Falamos longamente, Jean-Claude ouviu. Ao final, disparou: "Isso é o argumento de um filme de terror, o que não é um problema. O problema é que é o argumento de um péssimo filme de terror". E vaticinou: "Está uma merda".

Cabisbaixos, Hilton e eu fomos tomar uma cerveja. Era difícil assumir, mas Jean-Claude tinha razão.

Meses depois, mudamos toda a lógica do filme, mas mantivemos a ideia de abordar fobias. Trabalharíamos de outra forma, introduzindo o inesperado na ficção, com atores fóbicos e não fóbicos, e o filme ganharia em ousadia.

Liguei, tímido, para Jean-Claude. Falei das mudanças e o convidei, sem jeito, para assumir o papel principal. Ele nunca tinha sido protagonista, só feito participações em filmes, mas topou na hora.

Foi então que nossa relação mudou de vez. Chego a esquecer que, nos anos 80, quando eu estudava ciências sociais na UFMG, Jean-Claude era nosso ídolo pelo que escrevia sobre cinema -na época, a bibliografia da área era quase inexistente. Cheio de medo, encarei o desafio a que me propus, sendo eu o diretor e ele o ator. Foi difícil.

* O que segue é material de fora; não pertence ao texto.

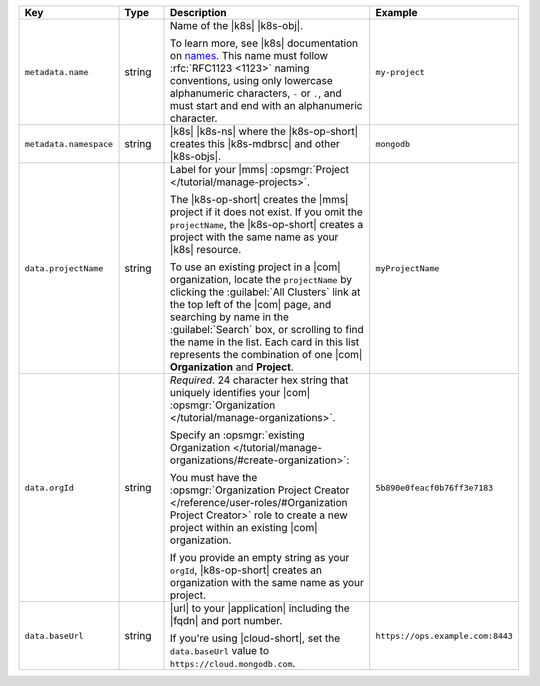 .. list-table::
   :widths: 20 10 50 20
   :header-rows: 1

   * - Key
     - Type
     - Description
     - Example

   * - ``metadata.name``
     - string
     - Name of the |k8s| |k8s-obj|.

       .. include:: /includes/fact-resource-name-char-limit.rst

       To learn more, see |k8s| documentation on `names <https://kubernetes.io/docs/concepts/overview/working-with-objects/names/>`__.
       This name must follow :rfc:`RFC1123 <1123>` naming
       conventions, using only lowercase alphanumeric
       characters, ``-`` or ``.``, and must start and end with an
       alphanumeric character.

     - ``my-project``

   * - ``metadata.namespace``
     - string
     - |k8s| |k8s-ns| where the |k8s-op-short| creates this
       |k8s-mdbrsc| and other |k8s-objs|.

     - ``mongodb``

   * - ``data.projectName``
     - string
     - Label for your |mms|
       :opsmgr:`Project </tutorial/manage-projects>`.

       The |k8s-op-short| creates the |mms| project if it does
       not exist. If you omit the ``projectName``, the |k8s-op-short|
       creates a project with the same name as your
       |k8s| resource.

       To use an existing project in a |com|
       organization, locate
       the ``projectName`` by clicking the :guilabel:`All Clusters`
       link at the top left of the |com| page, and
       searching by name in the :guilabel:`Search`
       box, or scrolling to find the name in the list.
       Each card in this list represents the
       combination of one |com| **Organization** and **Project**.

     - ``myProjectName``

   * - ``data.orgId``
     - string
     - *Required*. 24 character hex string that uniquely
       identifies your
       |com| :opsmgr:`Organization </tutorial/manage-organizations>`.

       .. include:: /includes/admonitions/note-k8s-supported-in-om4.rst

       Specify an :opsmgr:`existing Organization
       </tutorial/manage-organizations/#create-organization>`:

       .. include:: /includes/steps/find-org-id.rst

       You must have the :opsmgr:`Organization Project Creator </reference/user-roles/#Organization Project Creator>`
       role to create a new project within an existing
       |com| organization.

       If you provide an empty string as your ``orgId``, |k8s-op-short| 
       creates an organization with the same name as your project.
          
     - ``5b890e0feacf0b76ff3e7183``

   * - ``data.baseUrl``
     - string
     - |url| to your |application| including the |fqdn| and port
       number.

       .. include:: /includes/admonitions/data-url-config-map-external-dbs.rst

       If you're using |cloud-short|, set the ``data.baseUrl`` value
       to ``https://cloud.mongodb.com``.

     - ``https://ops.example.com:8443``
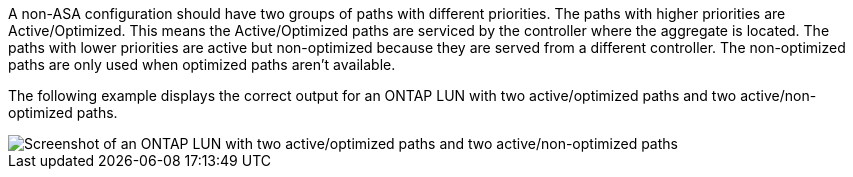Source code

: A non-ASA configuration should have two groups of paths with different priorities. The paths with higher priorities are Active/Optimized. This means the Active/Optimized paths are serviced by the controller where the aggregate is located. The paths with lower priorities are active but non-optimized because they are served from a different controller. The non-optimized paths are only used when optimized paths aren't available.

The following example displays the correct output for an ONTAP LUN with two active/optimized paths and two active/non-optimized paths.

image::nonasa.png[Screenshot of an ONTAP LUN with two active/optimized paths and two active/non-optimized paths]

Como conseguir dinheiro para filmar não é fácil, o tempo passou. Em 2006, o festival de documentários "É Tudo Verdade" fez uma homenagem a Jean-Claude. Na mesa, estavam comigo Amir Labaki, Carlos Augusto Calil e Eduardo Coutinho. Este último fez Jean-Claude se emocionar ao dizer que sua obra "Cabra Marcado para Morrer" era uma resposta aos artigos que ele escrevia. Sentado numa das últimas fileiras, ele deixou a sala chorando. Na mesa, lá na frente, disfarçamos as nossas lágrimas.

Em 2007, pudemos enfim trabalhar com afinco em "FilmeFobia". Diante daquele homem que sempre topava desafios, eu me senti na gostosa obrigação de ser ousado.

A cada visita ao Copan, eu propunha algo novo, e a resposta sempre era sim. Com problemas na visão, ele topou que o personagem também tivesse essa crise. Mais: sugeriu que filmássemos um tratamento no qual ele recebia injeção dentro dos olhos. Filmamos.

Pedi que o personagem fosse, assim como ele, HIV positivo. Outra vez Jean-Claude topou.

Pedi ainda que ele, já com mais de 70 anos, descesse um poço de 8 m de profundidade amarrado por uma corda. Novamente concordou, mesmo sabendo que o poço, fechado por muitos anos, havia desenvolvido fauna e flora arredias ao corpo humano.

Lembro cada visita ao Copan, sua fala sábia, as viagens que fizemos com "FilmeFobia". Em 2008, na Suíça, soube depois que, durante o debate do filme, Jean-Claude dançava às minhas costas. A besta aqui respondendo, compenetrado, e ele bailando atrás de mim, para risos da plateia.

Senti tanto prazer com essa relação que estamos de novo juntos em um filme, num projeto em andamento. As memórias que relato estão mais vivas que nunca, sempre com a presença de minha mulher, Cláudia Priscilla, assistente de direção, e de nosso filho, Pedro, que acompanhou as filmagens.

Hoje, aos 9, Pedro percebe Jean-Claude como o avô que nunca teve. O melhor resumo dessa memória é ver Jean-Claude deitado no set de filmagens, concentrado para uma cena, e Pedro deitado ao seu lado, fazendo um cafuné gostoso naqueles cabelos brancos e finos.